**EXERCISE DESCRIPTION:** Reproduce the lines of the listing below without any change, starting at the line that contains "אהרל'ה שארף" and ending at the line that contains "不要將重要資訊綁定到接碼註冊的帳號", with both of those lines included. Leave the pictures out of your output.
-- Opening Marker --
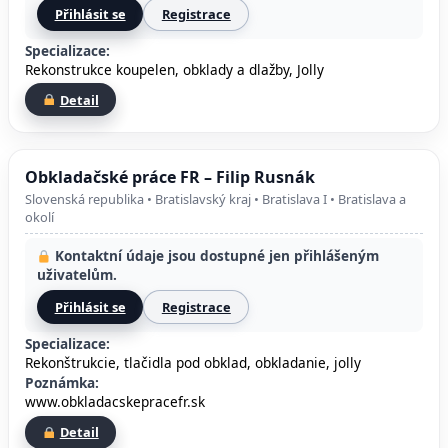
Přihlásit se
Registrace
Specializace:
Rekonstrukce koupelen, obklady a dlažby, Jolly
Detail
Obkladačské práce FR – Filip Rusnák
Slovenská republika • Bratislavský kraj • Bratislava I • Bratislava a
okolí
Kontaktní údaje jsou dostupné jen přihlášeným
uživatelům.
Přihlásit se
Registrace
Specializace:
Rekonštrukcie, tlačidla pod obklad, obkladanie, jolly
Poznámka:
www.obkladacskepracefr.sk
Detail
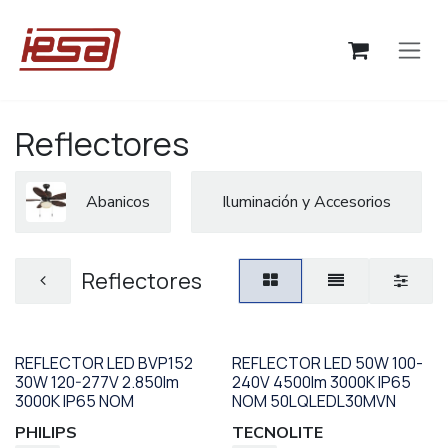
Ir al contenido
Reflectores
Abanicos
Iluminación y Accesorios
Reflectores
REFLECTOR LED BVP152
REFLECTOR LED 50W 100-
30W 120-277V 2.850lm
240V 4500lm 3000K IP65
3000K IP65 NOM
NOM 50LQLEDL30MVN
PHILIPS
TECNOLITE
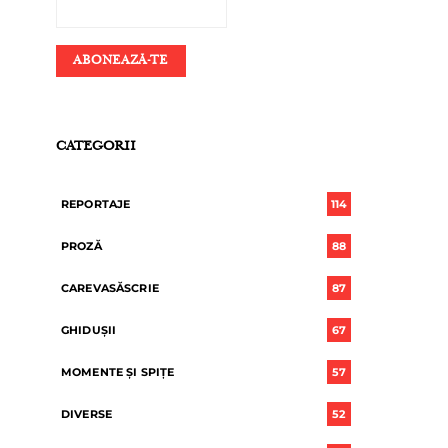
CATEGORII
REPORTAJE
114
PROZĂ
88
CAREVASĂSCRIE
87
GHIDUȘII
67
MOMENTE ȘI SPIȚE
57
DIVERSE
52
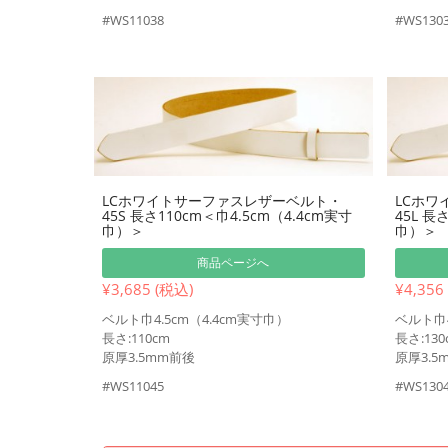
#WS11038
#WS130
LCホワイトサーファスレザーベルト・
LCホワ
45S 長さ110cm＜巾4.5cm（4.4cm実寸
45L 長
巾）＞
巾）＞
商品ページへ
¥3,685 (税込)
¥4,356
ベルト巾4.5cm（4.4cm実寸巾）
ベルト巾4
長さ:110cm
長さ:130
原厚3.5mm前後
原厚3.5
#WS11045
#WS130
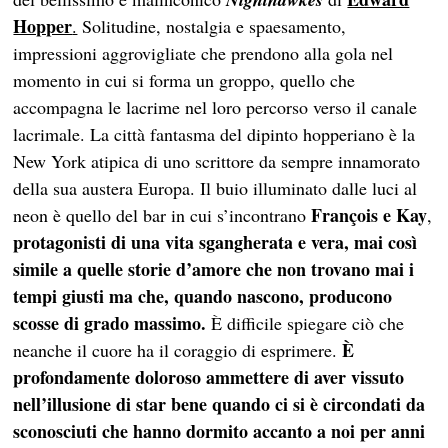
Hopper
.
Solitudine, nostalgia e spaesamento,
impressioni aggrovigliate che prendono alla gola nel
momento in cui si forma un groppo, quello che
accompagna le lacrime nel loro percorso verso il canale
lacrimale. La città fantasma del dipinto hopperiano è la
New York atipica di uno scrittore da sempre innamorato
della sua austera Europa. Il buio illuminato dalle luci al
François e Kay
neon è quello del bar in cui s’incontrano
,
protagonisti di una vita sgangherata e vera, mai così
simile a quelle storie d’amore che non trovano mai i
tempi giusti ma che, quando nascono, producono
scosse di grado massimo.
È difficile spiegare ciò che
È
neanche il cuore ha il coraggio di esprimere.
profondamente doloroso ammettere di
aver vissuto
nell’illusione di star bene quando ci si è circondati da
sconosciuti che hanno dormito accanto a noi per anni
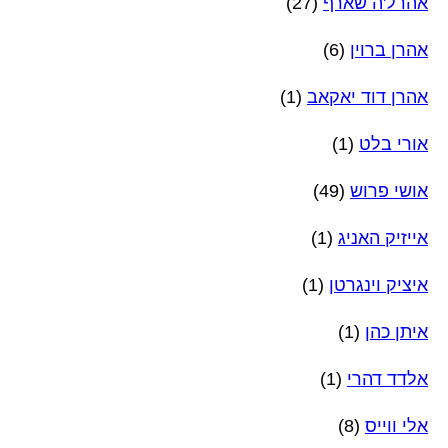
אהרל'ה שארף
(27)
אהרן ברוין
(6)
אהרן דוד יאקאב
(1)
אורי בלט
(1)
אושי פרוש
(49)
אייזיק האניג
(1)
איציק וינגרטן
(1)
איתן כהן
(1)
אלדד דהרי
(1)
אלי ווייס
(8)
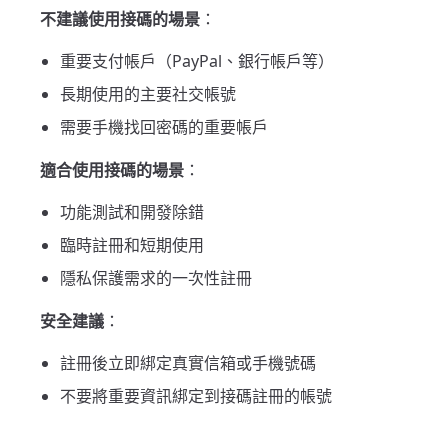
不建議使用接碼的場景
：
重要支付帳戶（PayPal、銀行帳戶等）
長期使用的主要社交帳號
需要手機找回密碼的重要帳戶
適合使用接碼的場景
：
功能測試和開發除錯
臨時註冊和短期使用
隱私保護需求的一次性註冊
安全建議
：
註冊後立即綁定真實信箱或手機號碼
不要將重要資訊綁定到接碼註冊的帳號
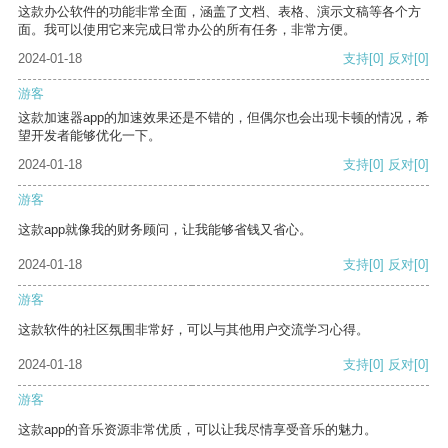
这款办公软件的功能非常全面，涵盖了文档、表格、演示文稿等各个方
面。我可以使用它来完成日常办公的所有任务，非常方便。
2024-01-18
支持
[0]
反对
[0]
游客
这款加速器app的加速效果还是不错的，但偶尔也会出现卡顿的情况，希
望开发者能够优化一下。
2024-01-18
支持
[0]
反对
[0]
游客
这款app就像我的财务顾问，让我能够省钱又省心。
2024-01-18
支持
[0]
反对
[0]
游客
这款软件的社区氛围非常好，可以与其他用户交流学习心得。
2024-01-18
支持
[0]
反对
[0]
游客
这款app的音乐资源非常优质，可以让我尽情享受音乐的魅力。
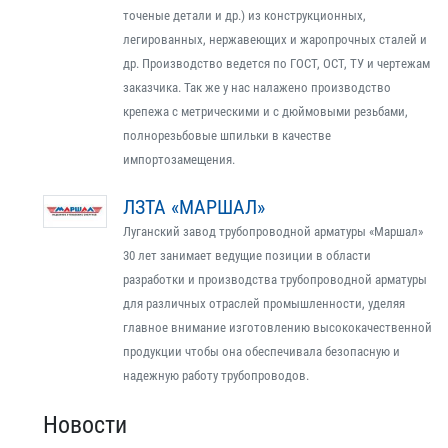
точеные детали и др.) из конструкционных,
легированных, нержавеющих и жаропрочных сталей и
др. Производство ведется по ГОСТ, ОСТ, ТУ и чертежам
заказчика. Так же у нас налажено производство
крепежа с метрическими и с дюймовыми резьбами,
полнорезьбовые шпильки в качестве
импортозамещения.
ЛЗТА «МАРШАЛ»
Луганский завод трубопроводной арматуры «Маршал»
30 лет занимает ведущие позиции в области
разработки и производства трубопроводной арматуры
для различных отраслей промышленности, уделяя
главное внимание изготовлению высококачественной
продукции чтобы она обеспечивала безопасную и
надежную работу трубопроводов.
Новости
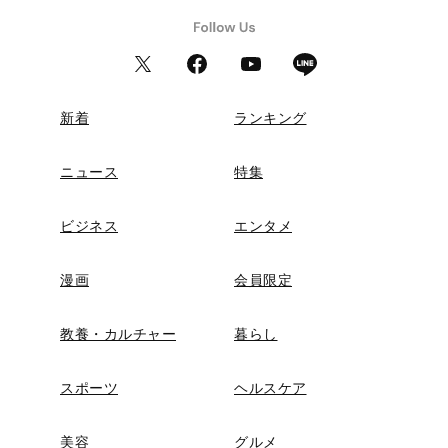
新着
ランキング
ニュース
特集
ビジネス
エンタメ
漫画
会員限定
教養・カルチャー
暮らし
スポーツ
ヘルスケア
美容
グルメ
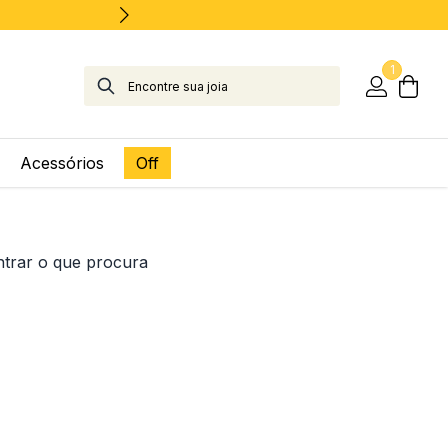
1
Acessórios
Off
ntrar o que procura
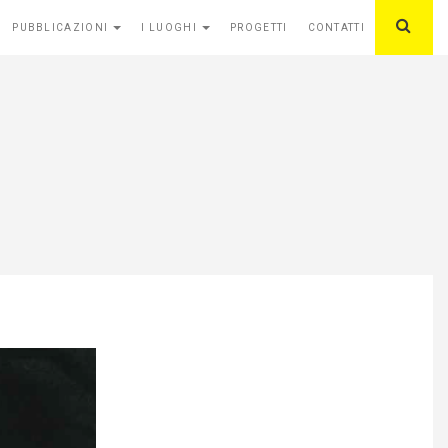
PUBBLICAZIONI
I LUOGHI
PROGETTI
CONTATTI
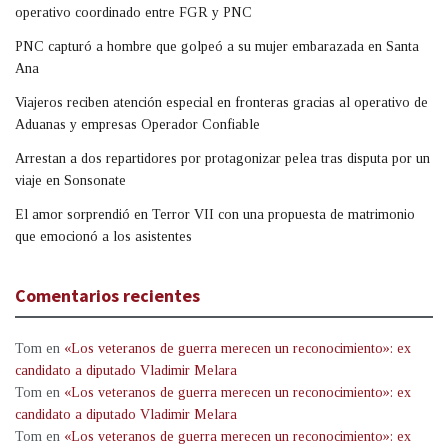
operativo coordinado entre FGR y PNC
PNC capturó a hombre que golpeó a su mujer embarazada en Santa
Ana
Viajeros reciben atención especial en fronteras gracias al operativo de
Aduanas y empresas Operador Confiable
Arrestan a dos repartidores por protagonizar pelea tras disputa por un
viaje en Sonsonate
El amor sorprendió en Terror VII con una propuesta de matrimonio
que emocionó a los asistentes
Comentarios recientes
Tom
en
«Los veteranos de guerra merecen un reconocimiento»: ex
candidato a diputado Vladimir Melara
Tom
en
«Los veteranos de guerra merecen un reconocimiento»: ex
candidato a diputado Vladimir Melara
Tom
en
«Los veteranos de guerra merecen un reconocimiento»: ex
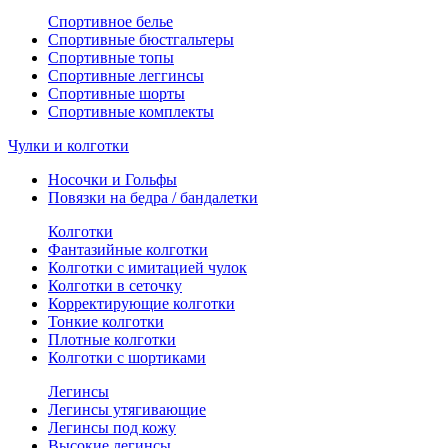
Спортивное белье
Спортивные бюстгальтеры
Спортивные топы
Спортивные леггинсы
Спортивные шорты
Спортивные комплекты
Чулки и колготки
Носочки и Гольфы
Повязки на бедра / бандалетки
Колготки
Фантазийные колготки
Колготки с имитацией чулок
Колготки в сеточку
Корректирующие колготки
Тонкие колготки
Плотные колготки
Колготки с шортиками
Легинсы
Легинсы утягивающие
Легинсы под кожу
Высокие легинсы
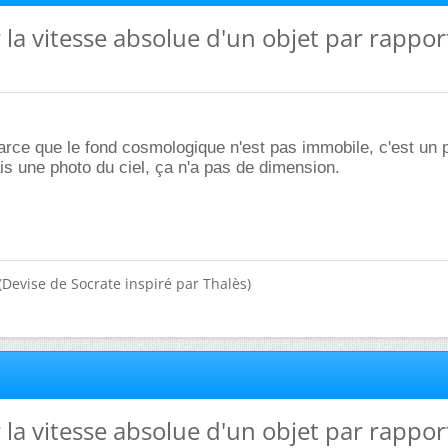
 la vitesse absolue d'un objet par rappor
rce que le fond cosmologique n'est pas immobile, c'est un 
s une photo du ciel, ça n'a pas de dimension.
(Devise de Socrate inspiré par Thalès)
 la vitesse absolue d'un objet par rappor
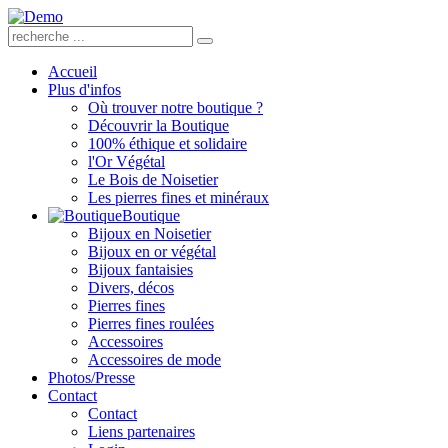
Accueil
Plus d'infos
Où trouver notre boutique ?
Découvrir la Boutique
100% éthique et solidaire
l'Or Végétal
Le Bois de Noisetier
Les pierres fines et minéraux
Boutique
Bijoux en Noisetier
Bijoux en or végétal
Bijoux fantaisies
Divers, décos
Pierres fines
Pierres fines roulées
Accessoires
Accessoires de mode
Photos/Presse
Contact
Contact
Liens partenaires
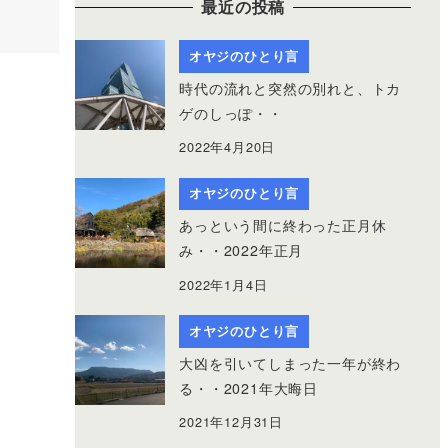
最近の投稿
オヤジのひとり言
時代の流れと突然の別れと、トカ
ゲのしっぽ・・
2022年4月20日
オヤジのひとり言
あっという間に終わった正月休
み・・2022年正月
2022年1月4日
オヤジのひとり言
大凶を引いてしまった一年が終わ
る・・2021年大晦日
2021年12月31日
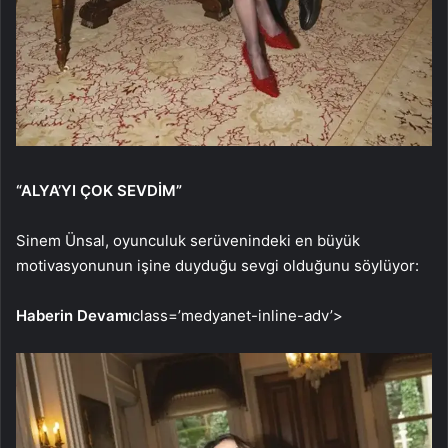
“ALYA’YI ÇOK SEVDİM”
Sinem Ünsal, oyunculuk serüvenindeki en büyük
motivasyonunun işine duyduğu sevgi olduğunu söylüyor:
Haberin Devamı
class=’medyanet-inline-adv’>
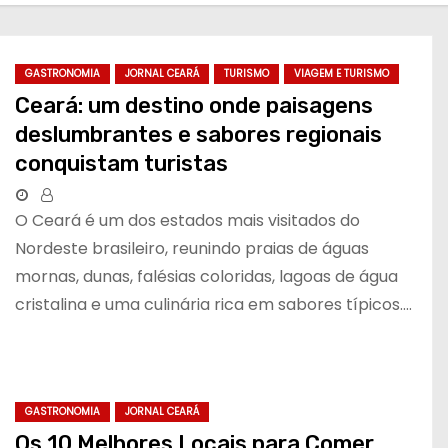
GASTRONOMIA
JORNAL CEARÁ
TURISMO
VIAGEM E TURISMO
Ceará: um destino onde paisagens
deslumbrantes e sabores regionais
conquistam turistas
O Ceará é um dos estados mais visitados do
Nordeste brasileiro, reunindo praias de águas
mornas, dunas, falésias coloridas, lagoas de água
cristalina e uma culinária rica em sabores típicos.…
GASTRONOMIA
JORNAL CEARÁ
Os 10 Melhores Locais para Comer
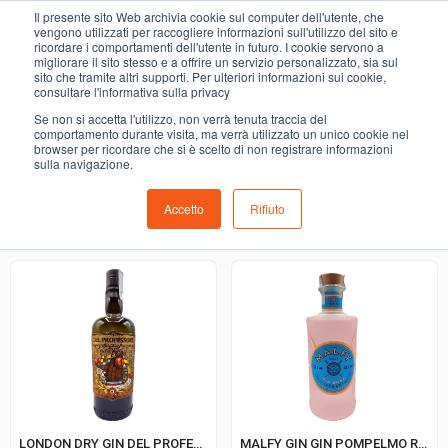
0
Il presente sito Web archivia cookie sul computer dell'utente, che
LIQUORI
vengono utilizzati per raccogliere informazioni sull'utilizzo del sito e
ricordare i comportamenti dell'utente in futuro. I cookie servono a
migliorare il sito stesso e a offrire un servizio personalizzato, sia sul
COMING SOON
sito che tramite altri supporti. Per ulteriori informazioni sui cookie,
consultare l'informativa sulla privacy
i prodotti di ortofrutta, macelleria, salumeria, pescheria,
Se non si accetta l'utilizzo, non verrà tenuta traccia del
gastronomia e del menù settimanale devono essere indicati
comportamento durante visita, ma verrà utilizzato un unico cookie nel
browser per ricordare che si è scelto di non registrare informazioni
nello spazio apposito in sede di checkout
sulla navigazione.
Accetto
Rifiuto
Ordinamento predefinito
LONDON DRY GIN DEL PROFESSORE
MALFY GIN GIN POMPELMO ROSA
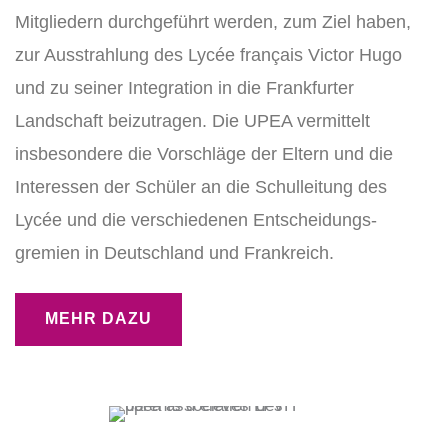
Mitgliedern durchgeführt werden, zum Ziel haben,
zur Ausstrahlung des Lycée français Victor Hugo
und zu seiner Integration in die Frankfurter
Landschaft beizutragen. Die UPEA vermittelt
insbesondere die Vorschläge der Eltern und die
Interessen der Schüler an die Schulleitung des
Lycée und die verschiedenen Entscheidungs-
gremien in Deutschland und Frankreich.
MEHR DAZU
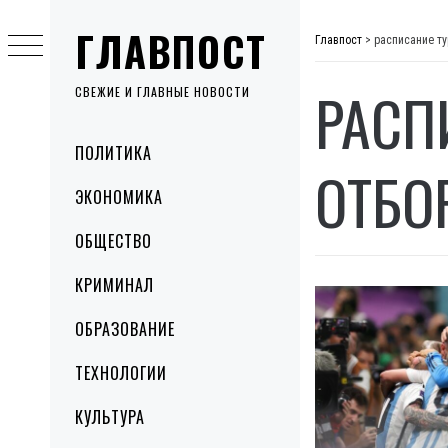
Skip
ГЛАВПОСТ
to
Главпост
>
расписание ту
content
РАСП
СВЕЖИЕ И ГЛАВНЫЕ НОВОСТИ
Primary
ПОЛИТИКА
Menu
ОТБОР
ЭКОНОМИКА
ОБЩЕСТВО
КРИМИНАЛ
ОБРАЗОВАНИЕ
ТЕХНОЛОГИИ
КУЛЬТУРА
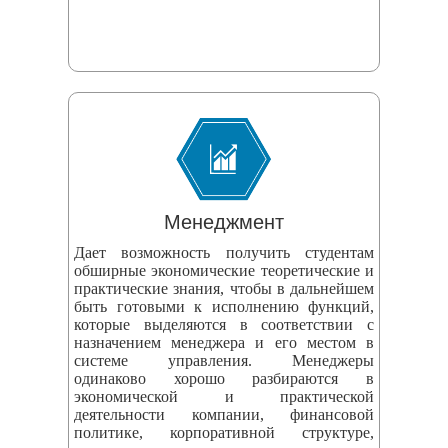
Менеджмент
Дает возможность получить студентам
обширные экономические теоретические и
практические знания, чтобы в дальнейшем
быть готовыми к исполнению функций,
которые выделяются в соответствии с
назначением менеджера и его местом в
системе управления. Менеджеры
одинаково хорошо разбираются в
экономической и практической
деятельности компании, финансовой
политике, корпоративной структуре,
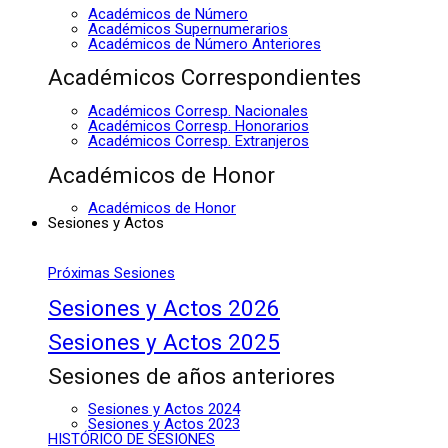
Académicos de Número
Académicos Supernumerarios
Académicos de Número Anteriores
Académicos Correspondientes
Académicos Corresp. Nacionales
Académicos Corresp. Honorarios
Académicos Corresp. Extranjeros
Académicos de Honor
Académicos de Honor
Sesiones y Actos
Próximas Sesiones
Sesiones y Actos 2026
Sesiones y Actos 2025
Sesiones de años anteriores
Sesiones y Actos 2024
Sesiones y Actos 2023
HISTÓRICO DE SESIONES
-- Closing Marker --
**ANSWER FOR THIS EXERCISE:**
אהרל'ה שארף
(27)
אהרן ברוין
(6)
אהרן דוד יאקאב
(1)
אורי בלט
(1)
אושי פרוש
(49)
אייזיק האניג
(1)
איציק וינגרטן
(1)
איתן כהן
(1)
אלדד דהרי
(1)
אלי ווייס
(8)
不建議使用接碼的場景
：
重要支付帳戶（PayPal、銀行帳戶等）
長期使用的主要社交帳號
需要手機找回密碼的重要帳戶
適合使用接碼的場景
：
功能測試和開發除錯
臨時註冊和短期使用
隱私保護需求的一次性註冊
安全建議
：
註冊後立即綁定真實信箱或手機號碼
不要將重要資訊綁定到接碼註冊的帳號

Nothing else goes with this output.